Wednesday, July 5, 2006

Credit Crash, Debt Epidemic Looming in Canada?

By Desmond Carlisle
Payday Loan Writer

The Day of Reckoning is coming.

So says an article in the Toronto Sun, in reference to the indebted masses of Canadian consumers who keep on borrowing against their future to stay afloat today. Sooner or later, that house of cards will collapse and a massive pool of consumer debt is all that will remain.

Escalating energy prices and higher interest rates will finally take out the consumer bubble in the U.S. and drag down Canada, according to a new economic outlook by the Conference Board of Canada.

"Consumer spending in the United States barely flinched as energy prices tripled in recent years, but the party is expected to wind down," Kip Beckman, the board's principal research associate, said. "High energy prices and the rising cost of borrowing mean that households will have less disposable income to spend."

The Canadian Provinces

What we have been seeing all along is a false sense of economic stability, as consumers flock to the malls, armed with cheap loans encouraging them to buy now, pay later. This is a pattern that often leaves people strapped at the end of the month when vital bills are due, with no options remaining but to apply for a high-interest payday loan.

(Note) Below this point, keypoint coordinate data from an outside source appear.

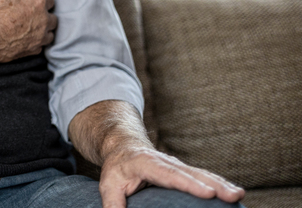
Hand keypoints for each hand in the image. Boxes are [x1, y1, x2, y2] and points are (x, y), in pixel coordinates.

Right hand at [0, 0, 57, 64]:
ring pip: (50, 33)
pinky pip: (41, 46)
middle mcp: (43, 19)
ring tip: (34, 27)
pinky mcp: (32, 50)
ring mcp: (39, 36)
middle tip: (33, 14)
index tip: (32, 0)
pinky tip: (27, 40)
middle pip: (53, 17)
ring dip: (45, 30)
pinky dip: (36, 43)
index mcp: (38, 1)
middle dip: (46, 15)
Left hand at [99, 145, 245, 207]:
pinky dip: (219, 184)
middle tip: (234, 195)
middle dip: (214, 184)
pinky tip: (234, 194)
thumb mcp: (108, 184)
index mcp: (147, 163)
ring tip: (239, 195)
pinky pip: (204, 177)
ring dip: (221, 184)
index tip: (208, 193)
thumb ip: (113, 203)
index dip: (189, 184)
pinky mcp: (185, 171)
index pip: (169, 174)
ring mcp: (178, 165)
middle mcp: (166, 161)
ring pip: (202, 174)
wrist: (123, 146)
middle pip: (192, 173)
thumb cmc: (116, 168)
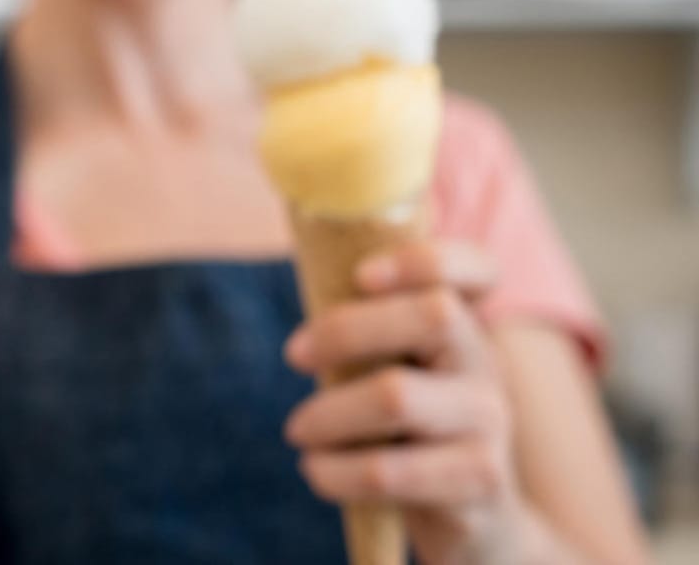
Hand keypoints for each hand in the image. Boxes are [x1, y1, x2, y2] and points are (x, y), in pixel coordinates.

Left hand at [284, 240, 532, 563]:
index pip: (477, 269)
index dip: (424, 259)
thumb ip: (367, 338)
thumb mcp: (399, 375)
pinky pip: (388, 470)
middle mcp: (488, 368)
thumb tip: (299, 322)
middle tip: (294, 355)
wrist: (479, 526)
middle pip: (433, 315)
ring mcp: (491, 425)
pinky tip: (317, 472)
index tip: (362, 274)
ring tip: (298, 431)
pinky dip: (336, 471)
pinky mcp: (478, 483)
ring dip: (328, 412)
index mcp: (466, 329)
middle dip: (346, 329)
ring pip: (397, 395)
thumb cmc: (412, 436)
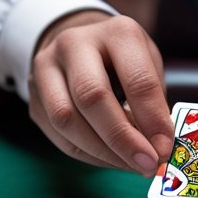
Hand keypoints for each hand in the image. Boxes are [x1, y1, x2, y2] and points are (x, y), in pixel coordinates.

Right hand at [28, 11, 172, 174]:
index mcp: (116, 33)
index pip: (136, 79)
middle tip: (147, 164)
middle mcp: (74, 44)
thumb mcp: (148, 66)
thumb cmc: (124, 60)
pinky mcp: (33, 96)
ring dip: (103, 152)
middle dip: (122, 138)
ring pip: (66, 119)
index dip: (153, 119)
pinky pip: (59, 136)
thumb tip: (158, 147)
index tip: (164, 149)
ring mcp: (46, 68)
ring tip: (131, 164)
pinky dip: (89, 155)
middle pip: (92, 96)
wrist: (79, 46)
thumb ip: (153, 103)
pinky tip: (112, 159)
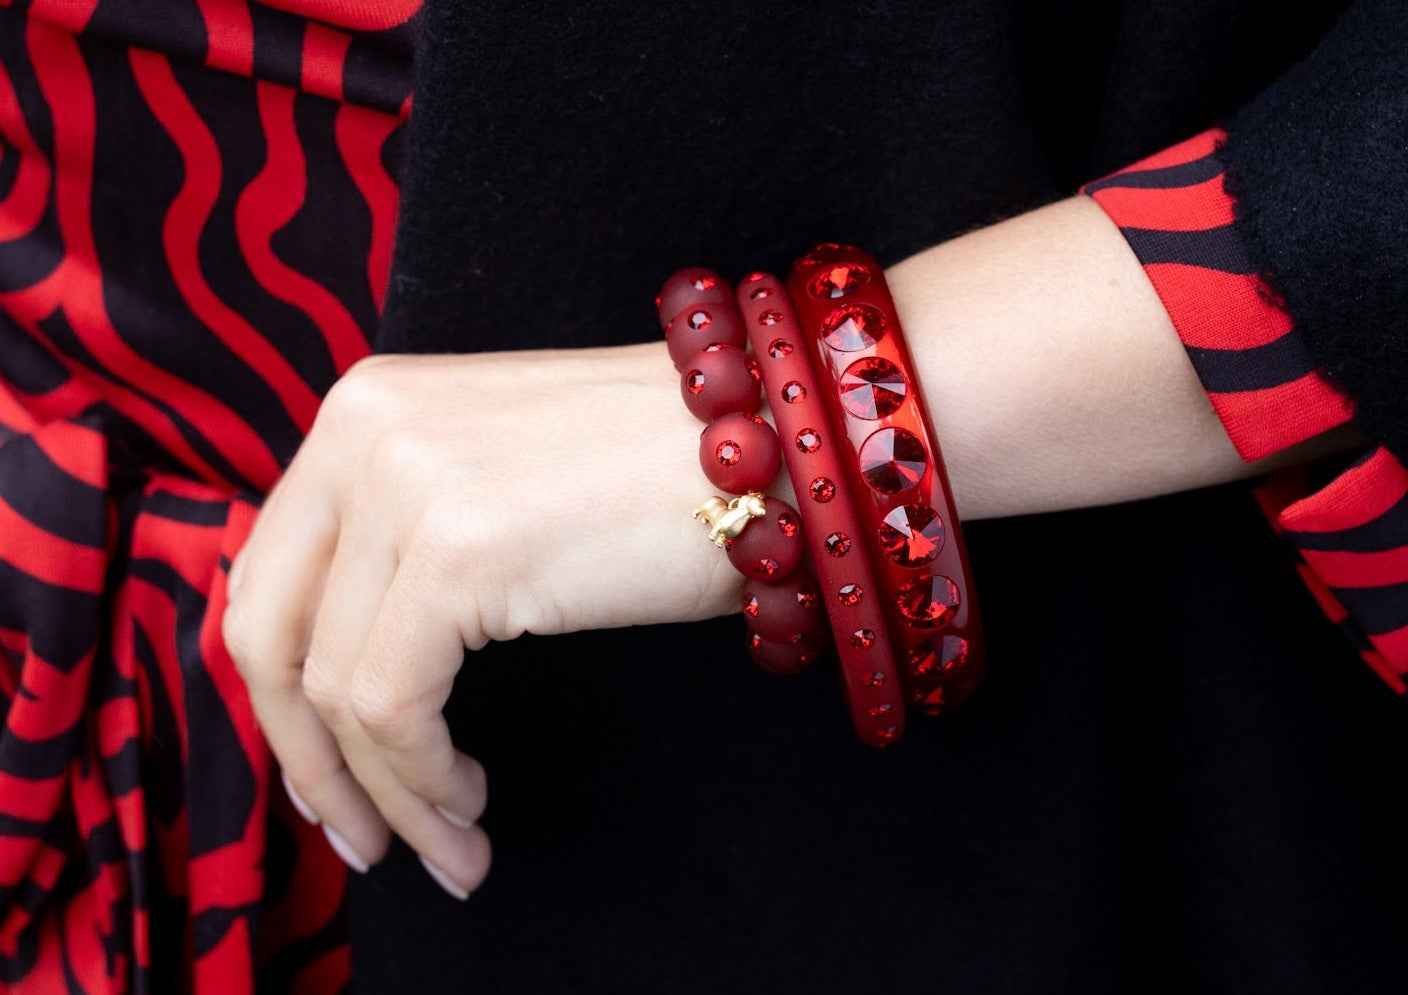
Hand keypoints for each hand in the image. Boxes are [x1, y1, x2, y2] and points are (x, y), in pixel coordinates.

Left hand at [222, 343, 742, 897]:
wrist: (780, 445)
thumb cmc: (666, 479)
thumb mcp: (497, 485)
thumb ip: (403, 544)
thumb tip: (346, 678)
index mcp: (366, 407)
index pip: (269, 574)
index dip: (282, 698)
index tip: (332, 778)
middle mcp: (364, 428)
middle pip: (267, 630)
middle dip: (308, 759)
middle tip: (362, 837)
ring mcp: (406, 480)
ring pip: (332, 687)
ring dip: (386, 792)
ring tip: (449, 844)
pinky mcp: (458, 544)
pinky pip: (392, 704)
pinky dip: (421, 780)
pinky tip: (470, 802)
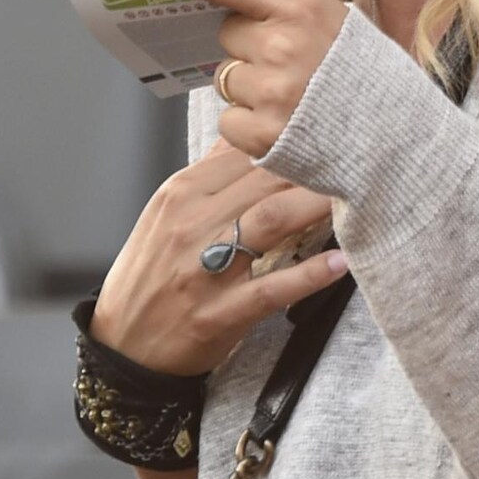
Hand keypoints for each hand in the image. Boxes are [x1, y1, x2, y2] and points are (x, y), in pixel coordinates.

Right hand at [91, 142, 348, 375]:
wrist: (123, 345)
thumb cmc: (150, 275)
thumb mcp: (166, 213)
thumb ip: (208, 176)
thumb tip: (242, 134)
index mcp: (180, 192)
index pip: (244, 152)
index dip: (290, 140)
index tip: (327, 136)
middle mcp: (191, 222)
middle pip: (264, 180)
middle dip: (313, 167)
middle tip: (355, 159)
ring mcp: (204, 269)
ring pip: (270, 221)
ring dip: (316, 206)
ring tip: (353, 196)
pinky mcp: (218, 313)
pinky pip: (271, 288)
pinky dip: (309, 275)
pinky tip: (340, 263)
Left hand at [103, 0, 347, 158]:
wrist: (399, 138)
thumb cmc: (361, 71)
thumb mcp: (328, 18)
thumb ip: (275, 7)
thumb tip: (216, 2)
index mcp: (295, 3)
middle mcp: (279, 44)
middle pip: (224, 35)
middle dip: (246, 46)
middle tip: (292, 62)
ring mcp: (270, 92)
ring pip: (226, 79)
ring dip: (251, 88)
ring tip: (299, 98)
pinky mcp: (263, 135)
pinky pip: (229, 121)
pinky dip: (252, 126)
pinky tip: (290, 124)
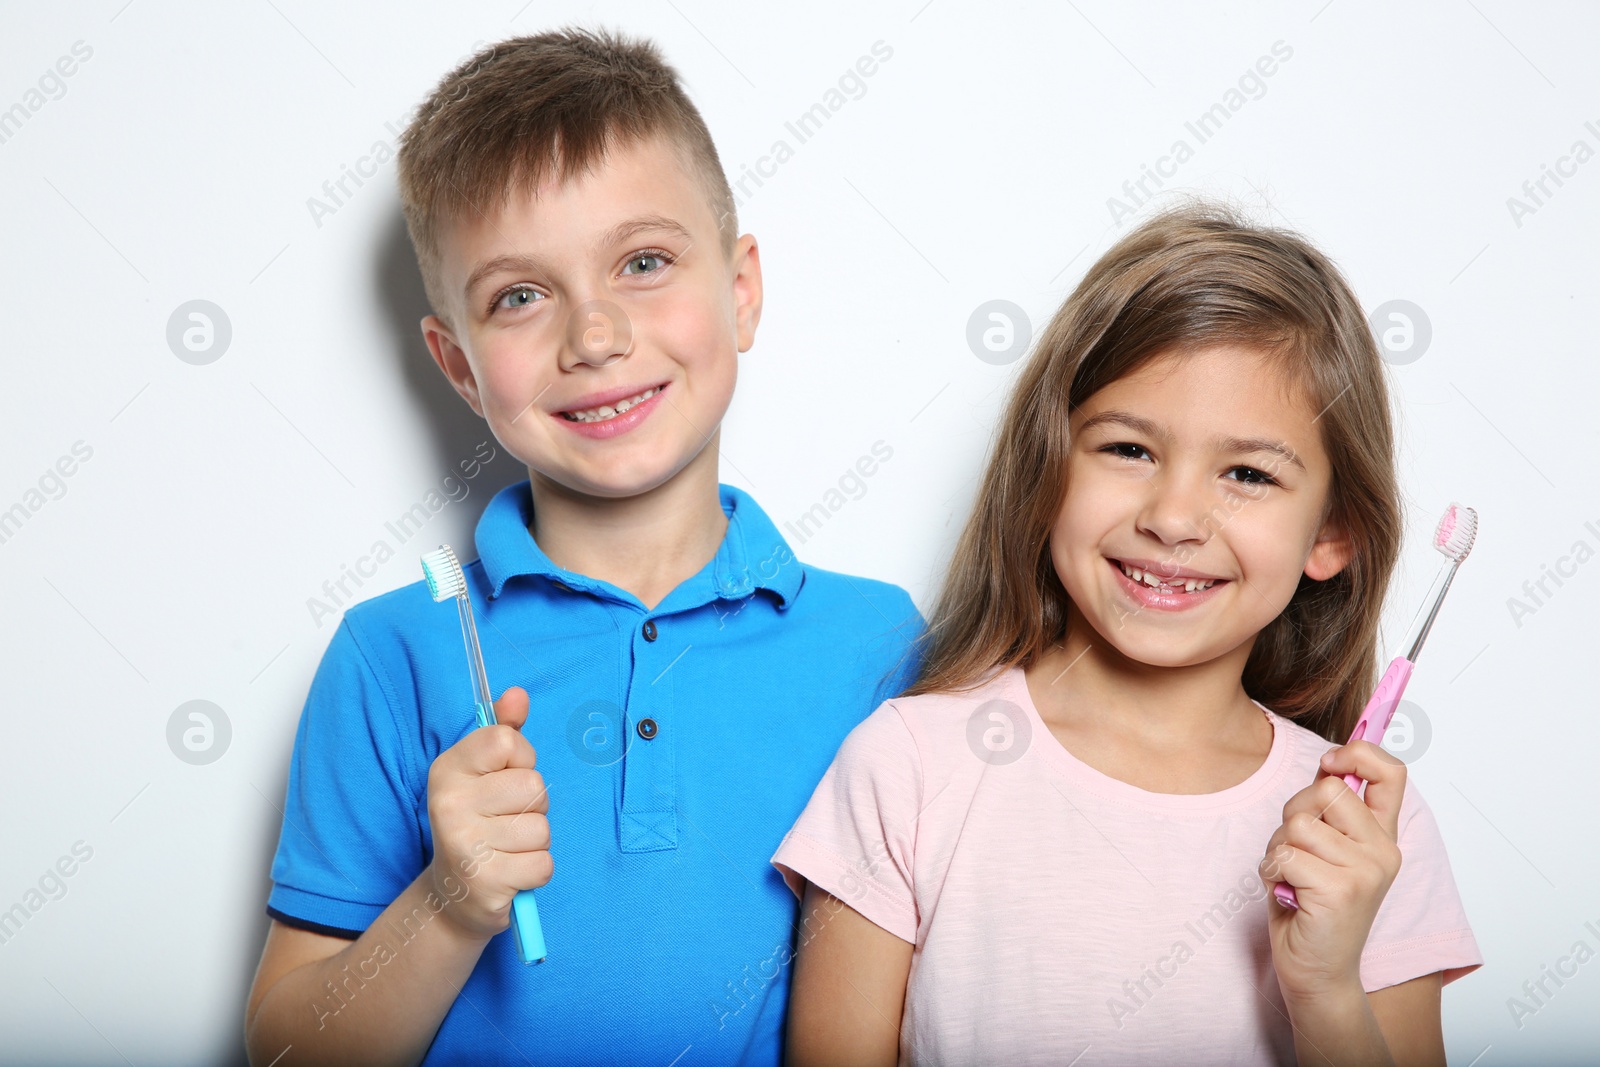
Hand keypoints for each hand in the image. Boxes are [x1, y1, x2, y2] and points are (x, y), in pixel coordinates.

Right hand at [425, 686, 551, 941]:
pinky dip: (535, 871)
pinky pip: (543, 864)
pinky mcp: (485, 883)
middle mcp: (448, 805)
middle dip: (533, 806)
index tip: (504, 778)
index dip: (521, 760)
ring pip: (541, 828)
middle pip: (534, 786)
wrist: (453, 894)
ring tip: (506, 848)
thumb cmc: (478, 821)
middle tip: (506, 821)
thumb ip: (504, 731)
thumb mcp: (484, 772)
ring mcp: (464, 846)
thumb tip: (518, 694)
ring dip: (534, 841)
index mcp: (447, 769)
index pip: (507, 741)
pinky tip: (510, 872)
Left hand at [1258, 740, 1404, 1002]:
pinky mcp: (1341, 890)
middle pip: (1327, 789)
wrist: (1318, 973)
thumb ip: (1329, 812)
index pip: (1391, 773)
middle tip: (1297, 851)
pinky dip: (1272, 872)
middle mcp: (1382, 851)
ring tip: (1292, 878)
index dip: (1358, 753)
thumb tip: (1328, 762)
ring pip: (1298, 823)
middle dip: (1294, 812)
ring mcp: (1365, 871)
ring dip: (1278, 849)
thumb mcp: (1325, 851)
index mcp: (1382, 837)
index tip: (1330, 763)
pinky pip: (1285, 854)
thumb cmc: (1310, 906)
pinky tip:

A lot of blame can be placed on the sub-prime mortgage market, which makes interest-only loans easily available to consumers have already rung up a serious amount of consumer debt. As long as real estate values kept rising and consumers could borrow against home equity, everything was going well.But now?

  • Experts warn that overheated real estate markets are ready to come down hard while economic growth in the U.S. slows to 2.7 percent next year.
  • A huge sign of consumer distress is late payments on credit cards. The American Bankers Association says the average percentage of payments in arrears by 30 days or more jumped by 4.40 percent from January-March.
  • A wild card, on top of all this, is oil. If prices head to $80 a barrel, and gas prices soar even further out of control, run for cover.

Experts warn even higher delinquencies are on the way, not just on credit cards, but on other loans and mortgages, after the Federal Reserve hiked short-term rates against last week for the 17th consecutive time. This could lead to an even greater demand for risky, quick-fix options such as online payday loans.

In Canada, where consumers carrying record household debt now approaching $1 trillion, more and more residents are seeking help in the form of credit counseling.

"We are seeing similar trends in Canada. The high cost of electricity, heating homes and gasoline, coupled with high interest rates, means Canadians have less money to service record debt levels," said Laurie Campbell, Executive Director of the Credit Counseling Service of Toronto.

Campbell's advice is don't run to the payday cash advance lenders of last resort for help, saying their exorbitant rates and fees will only make matters worse. The best thing to do in order to break the cycle is to cut back on spending, make a firm budget and stick to it, and get the credit counseling you need.